Il n’y a pas de distinction implicite entre les patients et les soignants dans le film. Pourquoi ?

Pour différencier la fonction soignante du statut de soignant. Qu’est-ce que c’est, soigner ? C’est être attentif à l’autre. Un malade peut avoir une fonction soignante envers un autre patient.

J’ai lu que l’Adamant a été imaginé en collaboration avec des patients, des employés et une équipe d’architectes. Malgré la réussite du projet, l’avenir de cette approche humaine de la psychiatrie est menacé selon vous. Pourquoi ?

Parce qu’on est dans un monde où l’argent prime. Le rouleau compresseur de l’économie écrase une psychiatrie fondée sur la relation, l’écoute, le temps. Parce que dans le monde d’aujourd’hui, un schizophrène n’est pas rentable pour la société. On juge qu’il ne faut pas mettre trop de fric sur des gens qu’on ne peut pas vraiment guérir…

PHOTO FOURNIE PAR K-FILMS AMÉRIQUE

Scène de Sur l'Adamant

C’est d’une infinie tristesse.

Ben oui, mais il faut regarder les choses en face. C’est la réalité. La psychiatrie souffre non seulement d’un manque de lits et de ressources humaines, mais d’attractivité. Si un infirmier ne peut plus faire son travail dignement, parce qu’il est écrasé par la bureaucratie et la paperasse, et qu’il n’a plus le temps de construire des liens avec ses patients, d’organiser des ateliers, alors il part faire autre chose.
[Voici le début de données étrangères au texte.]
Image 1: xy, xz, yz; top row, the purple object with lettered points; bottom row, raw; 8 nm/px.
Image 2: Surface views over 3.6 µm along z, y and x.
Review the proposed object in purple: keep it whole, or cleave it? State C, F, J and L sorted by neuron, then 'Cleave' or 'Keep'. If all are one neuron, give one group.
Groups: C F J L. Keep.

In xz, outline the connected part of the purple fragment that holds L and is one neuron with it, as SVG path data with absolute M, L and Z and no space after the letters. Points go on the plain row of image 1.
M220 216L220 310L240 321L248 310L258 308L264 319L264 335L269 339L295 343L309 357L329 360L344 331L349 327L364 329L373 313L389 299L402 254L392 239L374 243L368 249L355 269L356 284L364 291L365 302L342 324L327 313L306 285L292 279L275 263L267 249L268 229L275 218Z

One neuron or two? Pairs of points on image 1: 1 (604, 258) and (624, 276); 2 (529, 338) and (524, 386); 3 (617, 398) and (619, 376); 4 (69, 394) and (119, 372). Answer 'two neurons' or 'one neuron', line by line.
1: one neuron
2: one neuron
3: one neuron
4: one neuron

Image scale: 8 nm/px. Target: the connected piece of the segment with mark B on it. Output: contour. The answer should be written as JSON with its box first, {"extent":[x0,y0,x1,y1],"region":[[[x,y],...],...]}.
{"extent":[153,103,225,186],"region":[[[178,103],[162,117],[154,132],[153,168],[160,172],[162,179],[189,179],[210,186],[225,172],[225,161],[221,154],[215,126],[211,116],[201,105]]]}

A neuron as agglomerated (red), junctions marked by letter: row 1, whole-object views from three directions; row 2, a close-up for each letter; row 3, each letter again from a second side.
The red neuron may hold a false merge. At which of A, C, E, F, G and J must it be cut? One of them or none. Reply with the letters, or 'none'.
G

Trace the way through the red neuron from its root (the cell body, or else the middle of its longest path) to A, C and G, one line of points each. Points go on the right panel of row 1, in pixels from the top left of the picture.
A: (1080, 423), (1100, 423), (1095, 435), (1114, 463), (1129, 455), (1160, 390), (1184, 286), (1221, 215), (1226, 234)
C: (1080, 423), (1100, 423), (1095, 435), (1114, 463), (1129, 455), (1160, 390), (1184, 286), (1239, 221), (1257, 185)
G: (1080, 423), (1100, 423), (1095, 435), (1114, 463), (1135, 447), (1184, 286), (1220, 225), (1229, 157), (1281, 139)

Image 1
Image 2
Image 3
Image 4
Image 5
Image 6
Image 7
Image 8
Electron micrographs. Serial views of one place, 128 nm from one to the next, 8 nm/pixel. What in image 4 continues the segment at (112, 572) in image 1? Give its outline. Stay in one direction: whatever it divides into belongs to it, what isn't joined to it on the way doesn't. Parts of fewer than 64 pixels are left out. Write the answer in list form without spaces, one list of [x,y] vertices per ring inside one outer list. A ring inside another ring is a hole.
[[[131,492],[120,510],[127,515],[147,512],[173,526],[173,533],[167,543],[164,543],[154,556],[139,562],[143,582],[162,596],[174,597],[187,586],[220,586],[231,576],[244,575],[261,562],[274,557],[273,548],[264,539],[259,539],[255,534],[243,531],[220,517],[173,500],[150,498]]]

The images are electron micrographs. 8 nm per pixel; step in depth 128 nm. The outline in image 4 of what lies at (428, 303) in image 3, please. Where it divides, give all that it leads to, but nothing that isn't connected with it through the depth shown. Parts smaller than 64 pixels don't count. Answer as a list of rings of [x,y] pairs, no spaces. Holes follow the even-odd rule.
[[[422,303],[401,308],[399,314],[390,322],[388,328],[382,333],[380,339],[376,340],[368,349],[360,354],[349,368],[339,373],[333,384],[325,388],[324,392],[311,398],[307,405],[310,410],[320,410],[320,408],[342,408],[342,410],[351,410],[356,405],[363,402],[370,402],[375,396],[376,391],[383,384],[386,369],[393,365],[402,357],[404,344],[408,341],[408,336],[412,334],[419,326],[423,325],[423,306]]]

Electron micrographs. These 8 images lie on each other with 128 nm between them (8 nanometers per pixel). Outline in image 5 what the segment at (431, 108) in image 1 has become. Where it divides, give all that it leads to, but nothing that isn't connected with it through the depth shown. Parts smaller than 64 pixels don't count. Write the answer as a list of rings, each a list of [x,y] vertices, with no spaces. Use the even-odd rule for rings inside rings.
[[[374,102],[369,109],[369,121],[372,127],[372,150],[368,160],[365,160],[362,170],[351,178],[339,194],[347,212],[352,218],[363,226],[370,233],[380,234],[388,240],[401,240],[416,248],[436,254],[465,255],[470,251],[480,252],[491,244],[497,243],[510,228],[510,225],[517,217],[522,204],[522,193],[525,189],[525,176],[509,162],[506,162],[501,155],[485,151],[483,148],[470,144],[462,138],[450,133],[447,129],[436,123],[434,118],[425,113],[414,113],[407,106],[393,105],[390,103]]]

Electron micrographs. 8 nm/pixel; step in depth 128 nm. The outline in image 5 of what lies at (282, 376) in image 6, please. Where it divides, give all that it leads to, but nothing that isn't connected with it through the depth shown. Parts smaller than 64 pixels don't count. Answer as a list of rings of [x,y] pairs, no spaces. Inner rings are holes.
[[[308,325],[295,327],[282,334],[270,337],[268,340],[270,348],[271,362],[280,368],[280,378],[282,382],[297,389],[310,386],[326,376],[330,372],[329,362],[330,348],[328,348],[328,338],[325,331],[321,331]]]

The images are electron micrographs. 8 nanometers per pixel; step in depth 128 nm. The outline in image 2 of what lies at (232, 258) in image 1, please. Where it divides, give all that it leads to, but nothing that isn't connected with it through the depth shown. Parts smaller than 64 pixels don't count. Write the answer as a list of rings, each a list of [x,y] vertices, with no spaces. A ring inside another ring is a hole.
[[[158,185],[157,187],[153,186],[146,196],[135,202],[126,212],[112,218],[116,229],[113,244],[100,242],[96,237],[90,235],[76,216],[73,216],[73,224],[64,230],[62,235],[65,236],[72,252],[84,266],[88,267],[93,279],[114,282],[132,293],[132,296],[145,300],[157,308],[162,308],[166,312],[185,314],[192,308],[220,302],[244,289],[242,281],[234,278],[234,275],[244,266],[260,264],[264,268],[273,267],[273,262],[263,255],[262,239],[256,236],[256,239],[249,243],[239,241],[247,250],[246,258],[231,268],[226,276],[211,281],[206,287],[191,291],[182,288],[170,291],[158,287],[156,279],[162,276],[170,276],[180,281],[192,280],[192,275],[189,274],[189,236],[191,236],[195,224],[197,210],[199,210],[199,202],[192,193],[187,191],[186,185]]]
Sur l’Adamant a reçu l’Ours d’or à Berlin en février. Auparavant, un seul documentaire (Fuocoammare, de Gianfranco Rosi) avait obtenu obtenir cet honneur. Vous avez été surpris par ce prix ?

Oui, très. J’étais déjà heureux que mon film soit en compétition. Souvent, dans les grands festivals, les documentaires sont mis sur une voie de garage. C’est une grande joie pour moi, mais aussi pour ceux qui font un cinéma artisanal, plus fragile. Documentaire ou fiction. Et je me réjouis aussi pour la psychiatrie.